这话弄的秋白也没了话,取了药粉给她敷上,既心疼又难受,却什么也做不得。
“我们只管听姑娘的,莫要再自作主张了。”秋白怕她倔强,伸手搂着她安慰道,“这几天你都歇着,我去守夜。”
俞寄蓉吃了一块白梨便被冰的不行,赶紧顺了几口花茶,听门响知道秋白来了,“姐姐,你回去睡吧,我这儿用不着守夜。”

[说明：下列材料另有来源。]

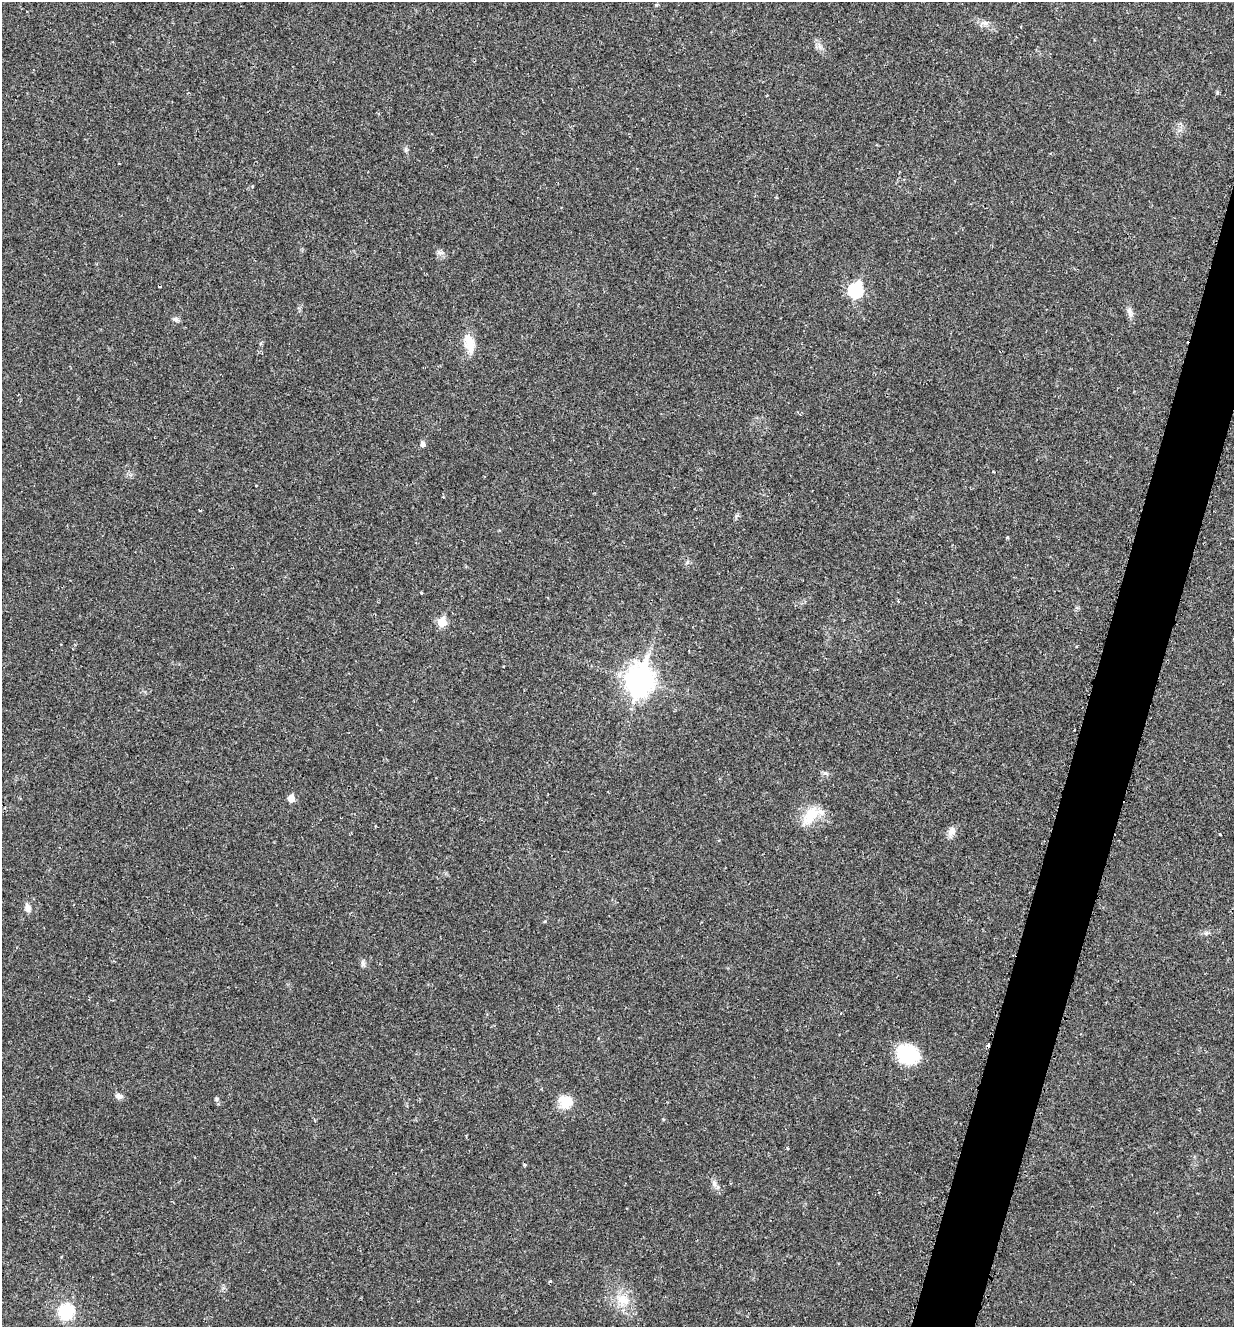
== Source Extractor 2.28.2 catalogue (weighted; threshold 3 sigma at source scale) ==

屏风后露出秋白的身形,脆生生的声音道,“姑娘,那可不成,万一裴公子吃醉酒走错了屋子,奴婢好帮您望着风啊…”
被她说的,俞寄蓉哭笑不得,“姐姐说什么呢…”
秋白驱散了身上的凉气,转进来把纱帐放下,不忘叮嘱,“姑娘且放心呢,今夜好生睡一觉,奴婢就在脚踏上。”
外间断断续续的又飘上雪,屋里留着一盏烛火,很快也熄灭了。
裴堰被拉去前院喝了一肚子的金骏眉,终得出来,便前往清漪院门口站着,夜风呼啸,雪花砸进他脖颈里,身后的小厮连忙伺候着披上大氅,他却摇摇头,兀自出声,“我不冷。”
只这么看着,他便不冷。
夜深几许,却抵不过情深。
翌日起早,俞寄蓉便换了衣裳去往慈安堂,刚出门,就见不远处立着个人影,当是她那个傻表哥。